Once we have a logger, we can use it in our migration:

private void DoDbUpdateWithLogging()
{
    DbMigrator migrator = new DbMigrator(new MyConfiguration());
    MigratorLoggingDecorator logger = new MigratorLoggingDecorator(migrator, new MyLogger());
    logger.Update();
}

We can update to a specific migration, or we can rollback to a specific migration by name. Remember, the “name” used by the migrator is a combination of the timestamp and the name you gave it at the console.

private void UpdateOrRollbackTo(string name)
{
    DbMigrator migrator = new DbMigrator(new MyConfiguration());
    migrator.Update(name);
}

And what if you want to completely trash the DB, undo all migrations, delete everything, and start over?

private void CompletelyTrashDb()
{
    DbMigrator migrator = new DbMigrator(new MyConfiguration());
    migrator.Update("0");
}

What’s My Use Case?

So what exactly is my use-case here? Why don’t I just stick with the Package Manager Console like many other tutorials do? I have a few criteria:

  1. I need to seed the new DB with a lot of complex data, pulled from another source, which needs to be updated regularly.
  2. I may have more than one DB, for multiple instances of my application. Connection strings for all of these may be kept in another DB or a file or somewhere else.

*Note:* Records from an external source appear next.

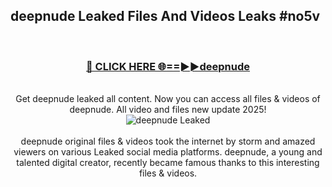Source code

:## deepnude Leaked Files And Videos Leaks #no5v
<br>
<div align="center">
<h3><a href="https://watchclip.my.id/deepnude" rel="nofollow">🔴 CLICK HERE 🌐==►►deepnude</a></h3>
<br>
Get deepnude leaked all content. Now you can access all files & videos of deepnude. All video and files new update 2025!
<br>
<a href="https://watchclip.my.id/deepnude" rel="nofollow" data-target="animated-image.originalLink"><img src="https://i.ibb.co.com/WyWwxjT/player-gif2.gif" alt="deepnude Leaked" style="max-width: 100%; display: inline-block;" data-target="animated-image.originalImage"></a>
<br><br>
deepnude original files & videos took the internet by storm and amazed viewers on various Leaked social media platforms. deepnude, a young and talented digital creator, recently became famous thanks to this interesting files & videos.
</div>
<br>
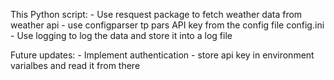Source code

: This Python script:
    - Use resquest package to fetch weather data from weather api
    - use configparser tp pars API key from the config file config.ini
    - Use logging to log the data and store it into a log file



Future updates:
    - Implement authentication
    - store api key in environment varialbes and read it from there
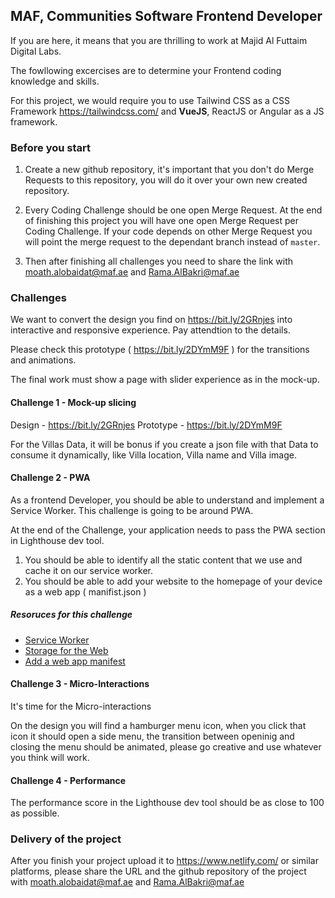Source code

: ## MAF, Communities Software Frontend Developer

If you are here, it means that you are thrilling to work at Majid Al Futtaim Digital Labs.

The fowllowing excercises are to determine your Frontend coding knowledge and skills.

For this project, we would require you to use Tailwind CSS as a CSS Framework https://tailwindcss.com/ and **VueJS**, ReactJS or Angular as a JS framework.


### Before you start 

1. Create a new github repository, it's important that you don't do Merge Requests to this repository, you will do it over your own new created repository.

2. Every Coding Challenge should be one open Merge Request. At the end of finishing this project you will have one open Merge Request per Coding Challenge. If your code depends on other Merge Request you will point the merge request to the dependant branch instead of `master`.

3. Then after finishing all challenges you need to share the link with moath.alobaidat@maf.ae and Rama.AlBakri@maf.ae


### Challenges

We want to convert the design you find on https://bit.ly/2GRnjes into interactive and responsive experience. Pay attendtion to the details. 

Please check this prototype ( https://bit.ly/2DYmM9F ) for the transitions and animations.

The final work must show a page with slider experience as in the mock-up.


#### Challenge 1 - Mock-up slicing

Design - https://bit.ly/2GRnjes
Prototype - https://bit.ly/2DYmM9F

For the Villas Data, it will be bonus if you create a json file with that Data to consume it dynamically, like Villa location, Villa name and Villa image.

#### Challenge 2 - PWA

As a frontend Developer, you should be able to understand and implement a Service Worker. This challenge is going to be around PWA. 

At the end of the Challenge, your application needs to pass the PWA section in Lighthouse dev tool.

1. You should be able to identify all the static content that we use and cache it on our service worker. 
2. You should be able to add your website to the homepage of your device as a web app ( manifist.json )


##### Resoruces for this challenge

- [Service Worker](https://developers.google.com/web/fundamentals/primers/service-workers)
- [Storage for the Web](https://web.dev/storage-for-the-web/) 
- [Add a web app manifest](https://web.dev/add-manifest/)


#### Challenge 3 - Micro-Interactions

It's time for the Micro-interactions

On the design you will find a hamburger menu icon, when you click that icon it should open a side menu, the transition between openinig and closing the menu should be animated, please go creative and use whatever you think will work.


#### Challenge 4 - Performance

The performance score in the Lighthouse dev tool should be as close to 100 as possible.


### Delivery of the project

After you finish your project upload it to https://www.netlify.com/ or similar platforms, please share the URL and the github repository of the project with moath.alobaidat@maf.ae and Rama.AlBakri@maf.ae
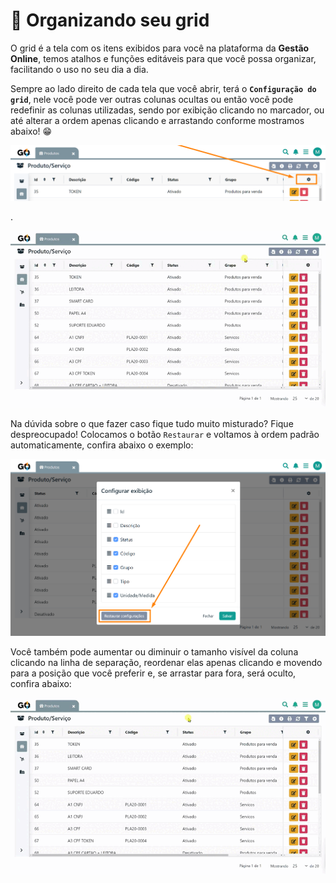 # 🔩 Organizando seu grid

O grid é a tela com os itens exibidos para você na plataforma da **Gestão Online**, temos atalhos e funções editáveis para que você possa organizar, facilitando o uso no seu dia a dia.

Sempre ao lado direito de cada tela que você abrir, terá o **`Configuração do grid`**, nele você pode ver outras colunas ocultas ou então você pode redefinir as colunas utilizadas, sendo por exibição clicando no marcador, ou até alterar a ordem apenas clicando e arrastando conforme mostramos abaixo! 😁

![](/erp-v2/assets/funcionalidades/produtos/aba_produtos_filtro_grid.png)

.

![](/erp-v2/assets/funcionalidades/produtos/aba_produtos_filtro_grid.gif)

Na dúvida sobre o que fazer caso fique tudo muito misturado? Fique despreocupado! Colocamos o botão `Restaurar` e voltamos à ordem padrão automaticamente, confira abaixo o exemplo:

![](/erp-v2/assets/funcionalidades/produtos/aba_produtos_filtro_grid_restaurar.png)

Você também pode aumentar ou diminuir o tamanho visível da coluna clicando na linha de separação, reordenar elas apenas clicando e movendo para a posição que você preferir e, se arrastar para fora, será oculto, confira abaixo:

![](/erp-v2/assets/funcionalidades/produtos/aba_produtos_filtro_mouse.gif)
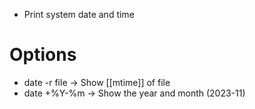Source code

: - Print system date and time
# Options
- date -r file -> Show [[mtime]] of file
- date +%Y-%m -> Show the year and month (2023-11)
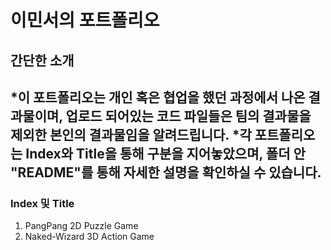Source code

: # 이민서의 포트폴리오
## 간단한 소개
*이 포트폴리오는 개인 혹은 협업을 했던 과정에서 나온 결과물이며, 업로드 되어있는 코드 파일들은 팀의 결과물을 제외한 본인의 결과물임을 알려드립니다.
*각 포트폴리오는 Index와 Title을 통해 구분을 지어놓았으며, 폴더 안 "README"를 통해 자세한 설명을 확인하실 수 있습니다.
---
### Index 및 Title
1. PangPang 2D Puzzle Game
2. Naked-Wizard 3D Action Game

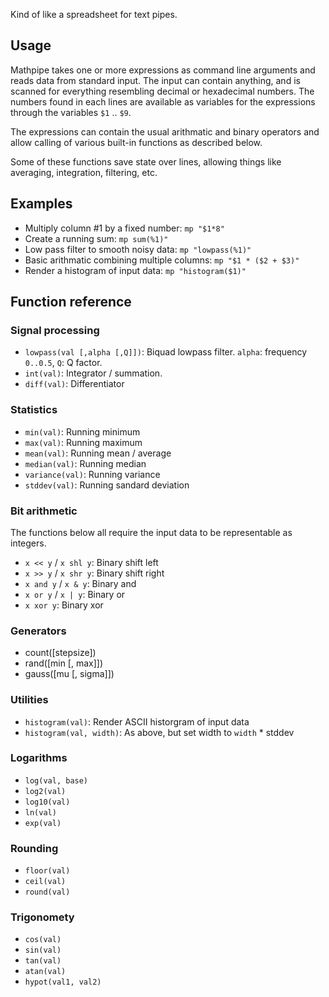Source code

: 
Kind of like a spreadsheet for text pipes.

## Usage

Mathpipe takes one or more expressions as command line arguments and reads data
from standard input. The input can contain anything, and is scanned for
everything resembling decimal or hexadecimal numbers. The numbers found in each
lines are available as variables for the expressions through the variables `$1`
.. `$9`.

The expressions can contain the usual arithmatic and binary operators and allow
calling of various built-in functions as described below.

Some of these functions save state over lines, allowing things like
averaging, integration, filtering, etc.

## Examples

- Multiply column #1 by a fixed number: `mp "$1*8"`
- Create a running sum: `mp sum(%1)"`
- Low pass filter to smooth noisy data: `mp "lowpass(%1)"`
- Basic arithmatic combining multiple columns: `mp "$1 * ($2 + $3)"`
- Render a histogram of input data: `mp "histogram($1)"`

## Function reference

### Signal processing

- `lowpass(val [,alpha [,Q]])`: Biquad lowpass filter. `alpha`: frequency `0..0.5`, `Q`: Q factor.
- `int(val)`: Integrator / summation.
- `diff(val)`: Differentiator

### Statistics

- `min(val)`: Running minimum
- `max(val)`: Running maximum
- `mean(val)`: Running mean / average
- `median(val)`: Running median
- `variance(val)`: Running variance
- `stddev(val)`: Running sandard deviation

### Bit arithmetic

The functions below all require the input data to be representable
as integers.

- `x << y` / `x shl y`: Binary shift left
- `x >> y` / `x shr y`: Binary shift right
- `x and y` / `x & y`: Binary and
- `x or y` / `x | y`: Binary or
- `x xor y`: Binary xor

### Generators

- count([stepsize])
- rand([min [, max]])
- gauss([mu [, sigma]])

### Utilities

- `histogram(val)`: Render ASCII historgram of input data
- `histogram(val, width)`: As above, but set width to `width` * stddev

### Logarithms

- `log(val, base)`
- `log2(val)`
- `log10(val)`
- `ln(val)`
- `exp(val)`

### Rounding

- `floor(val)`
- `ceil(val)`
- `round(val)`

### Trigonomety

- `cos(val)`
- `sin(val)`
- `tan(val)`
- `atan(val)`
- `hypot(val1, val2)`

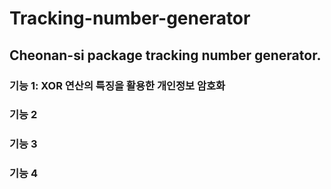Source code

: # Tracking-number-generator
## Cheonan-si package tracking number generator.

### 기능 1: XOR 연산의 특징을 활용한 개인정보 암호화

### 기능 2

### 기능 3

### 기능 4

<br>

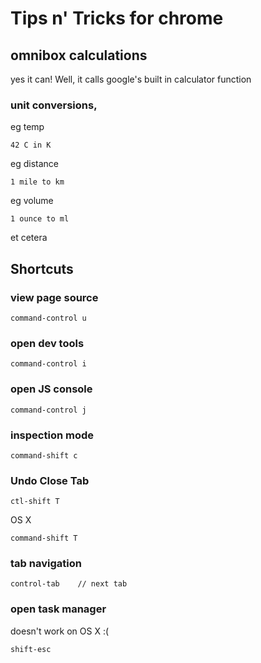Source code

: # Tips n' Tricks for chrome

## omnibox calculations
yes it can! Well, it calls google's built in calculator function

### unit conversions, 
eg temp

    42 C in K

eg distance

    1 mile to km

eg volume

    1 ounce to ml

et cetera

## Shortcuts

### view page source

    command-control u

### open dev tools

    command-control i

### open JS console

    command-control j

### inspection mode

    command-shift c

### Undo Close Tab

    ctl-shift T

OS X

    command-shift T

### tab navigation
    
    control-tab    // next tab

### open task manager
doesn't work on OS X :(

    shift-esc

All of these need to be kept in sync, and a script that runs a migration on all targets is better than a command which runs on only one and needs to be manually updated.
  3. I’d like the ability to log the SQL scripts which are used for the migration, for various purposes.
  4. I’d like to be able to do some scripted unit testing where we create and migrate a test DB from scratch, seed it with test data, and use that for testing. I would like these temporary test DBs to be identical to the production ones.

Overall I think the new Entity Framework Code-First features are really cool, and remind me very closely of the equivalent db migrations scripts in Rails, but we have a little bit more control over it here because we can incorporate the DbMigration process into our application logic.